Task objective →
Produce again, without any change, the lines running from the one with "Page size: 1241x1754." through the final line of the data below, and only those.

Dataset entries
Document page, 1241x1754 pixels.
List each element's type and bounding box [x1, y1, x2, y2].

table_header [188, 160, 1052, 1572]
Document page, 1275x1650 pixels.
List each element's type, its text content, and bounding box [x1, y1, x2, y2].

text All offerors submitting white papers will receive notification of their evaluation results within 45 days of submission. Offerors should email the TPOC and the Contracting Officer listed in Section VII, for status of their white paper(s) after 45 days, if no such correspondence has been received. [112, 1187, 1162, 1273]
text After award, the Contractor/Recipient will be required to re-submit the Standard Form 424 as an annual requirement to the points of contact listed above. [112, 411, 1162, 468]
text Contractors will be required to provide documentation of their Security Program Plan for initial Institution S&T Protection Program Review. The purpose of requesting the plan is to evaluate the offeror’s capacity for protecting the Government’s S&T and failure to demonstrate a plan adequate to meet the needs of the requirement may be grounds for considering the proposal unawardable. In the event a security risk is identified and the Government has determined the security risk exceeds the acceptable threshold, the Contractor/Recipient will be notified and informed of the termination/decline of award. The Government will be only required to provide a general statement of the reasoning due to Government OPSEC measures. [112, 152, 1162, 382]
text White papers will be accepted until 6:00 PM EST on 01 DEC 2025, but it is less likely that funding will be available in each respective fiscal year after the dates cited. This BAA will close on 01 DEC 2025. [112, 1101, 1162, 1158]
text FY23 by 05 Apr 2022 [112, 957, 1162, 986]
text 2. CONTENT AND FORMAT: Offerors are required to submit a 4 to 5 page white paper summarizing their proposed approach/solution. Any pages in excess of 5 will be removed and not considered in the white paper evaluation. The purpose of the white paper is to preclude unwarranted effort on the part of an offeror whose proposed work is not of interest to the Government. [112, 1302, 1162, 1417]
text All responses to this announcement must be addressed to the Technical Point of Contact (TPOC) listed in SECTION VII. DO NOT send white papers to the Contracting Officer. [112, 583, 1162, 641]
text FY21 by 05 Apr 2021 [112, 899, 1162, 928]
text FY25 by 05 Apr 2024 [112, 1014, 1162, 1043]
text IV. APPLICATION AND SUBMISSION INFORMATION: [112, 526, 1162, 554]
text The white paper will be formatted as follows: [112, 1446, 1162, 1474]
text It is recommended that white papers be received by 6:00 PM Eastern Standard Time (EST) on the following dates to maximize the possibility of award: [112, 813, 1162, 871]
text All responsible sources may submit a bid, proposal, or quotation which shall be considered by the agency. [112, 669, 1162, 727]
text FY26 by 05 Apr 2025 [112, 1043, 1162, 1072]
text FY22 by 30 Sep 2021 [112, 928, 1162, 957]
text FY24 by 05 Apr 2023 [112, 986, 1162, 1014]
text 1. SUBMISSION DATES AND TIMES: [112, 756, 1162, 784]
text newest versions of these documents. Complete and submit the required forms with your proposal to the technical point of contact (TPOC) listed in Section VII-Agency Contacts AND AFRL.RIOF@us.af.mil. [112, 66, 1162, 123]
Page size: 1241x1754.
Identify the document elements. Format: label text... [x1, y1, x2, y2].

Solution below →
Page size: 1241x1754.
Identify the document elements. Format: label text... [x1, y1, x2, y2].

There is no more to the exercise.